In 2010 (election day was on 18 September), the preliminary results were announced (after having been delayed three times) on 20 October 2010, but there were some awkward loose ends when the IEC found out it had forgotten to count a few hundred polling stations. On 24 November, the IEC released the final results for almost all provinces (except Ghazni) based on the decisions of the ECC and its own further investigations. The aftermath of the election, however, lasted a whole year and included interventions by the president, the Supreme Court, the Attorney General’s Office and an ad hoc special election tribunal. (All links AAN reporting.)
(3) Given the low level of education, one would expect a certain proportion of invalid votes due to misunderstanding. All provinces that showed very low numbers (2 per cent or less) also had been problematic in terms of irregularities (the lowest percentages were found in Paktika, Nuristan, Paktia and Khost). In comparison, Herat province reported 5.5 per cent invalid votes, Balkh 6.8 per cent and Kabul 7.3 per cent. See p. 10 in AAN’s report Who Controls the Vote? for details.
(4) The results of the 2009 presidential election were shaped by a complicated tussle in which the IEC discarded its own anti-fraud measures, disregarded an IECC order to undo the decision and announced preliminary results that included a huge number of votes from clearly suspect polling stations. The IECC then ran out of time to properly investigate, after which the UN designed a complicated and improvised sampled audit so that an outcome could be reached. At least 1.2 million votes were disqualified. The simultaneous provincial council vote, just as messy, was however left largely alone. The disqualifications in the presidential election were unevenly spread over the country; in the five provinces hit hardest, over 60 per cent of the preliminary results as announced by the IEC were thrown out (Paktika 88.5 per cent, Nuristan 82.5 per cent, Kandahar 71.6 per cent , Paktia 67 per cent and Khost 63 per cent). For more detail, see here. (All links AAN reporting.)
After the investigation into the 2009 presidential vote was completed, the ECC continued to examine the
more than 500 so‐called ‘Priority A’ complaints in the provincial council poll (that is, the complaints that, if found valid, could potentially alter the outcome of the election). The ECC issued 34 separate decisions, one for each province, among others ordering the IEC to invalidate ballots where it had found clear and convincing evidence of fraud.
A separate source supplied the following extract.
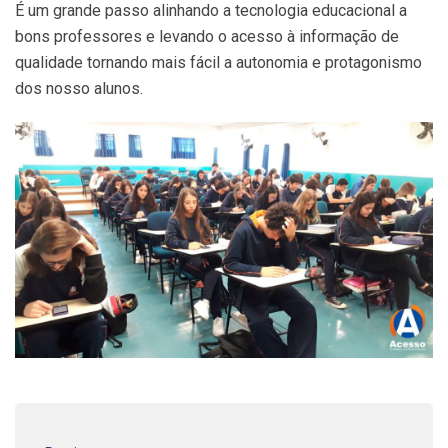
É um grande passo alinhando a tecnologia educacional a
bons professores e levando o acesso à informação de
qualidade tornando mais fácil a autonomia e protagonismo
dos nosso alunos.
This resulted in the exclusion of 722 polling stations (out of almost 24,000 – the exact number open on election day will never be known). The greatest number of invalidations occurred in Kandahar, Nangarhar, Paktika, Nuristan, Faryab and Paktia (more than 60 polling stations invalidated in each). The ECC acknowledged in its final report that after the protracted audit process in the presidential vote, it did not have the time or resources left to conduct the provincial council investigations.
In 2010, the situation was very different. The IEC disqualified a large number of votes based on its own investigations: it audited and/or recounted 6,813 polling stations and excluded 2,543, resulting in the disqualification of 1,330,782 votes (an average of 523 ballots per station). The IECC did not engage much in disqualification of polling stations, although it did some, and instead removed 27 Wolesi Jirga candidates, most of whom had expected to win (see here for more detail).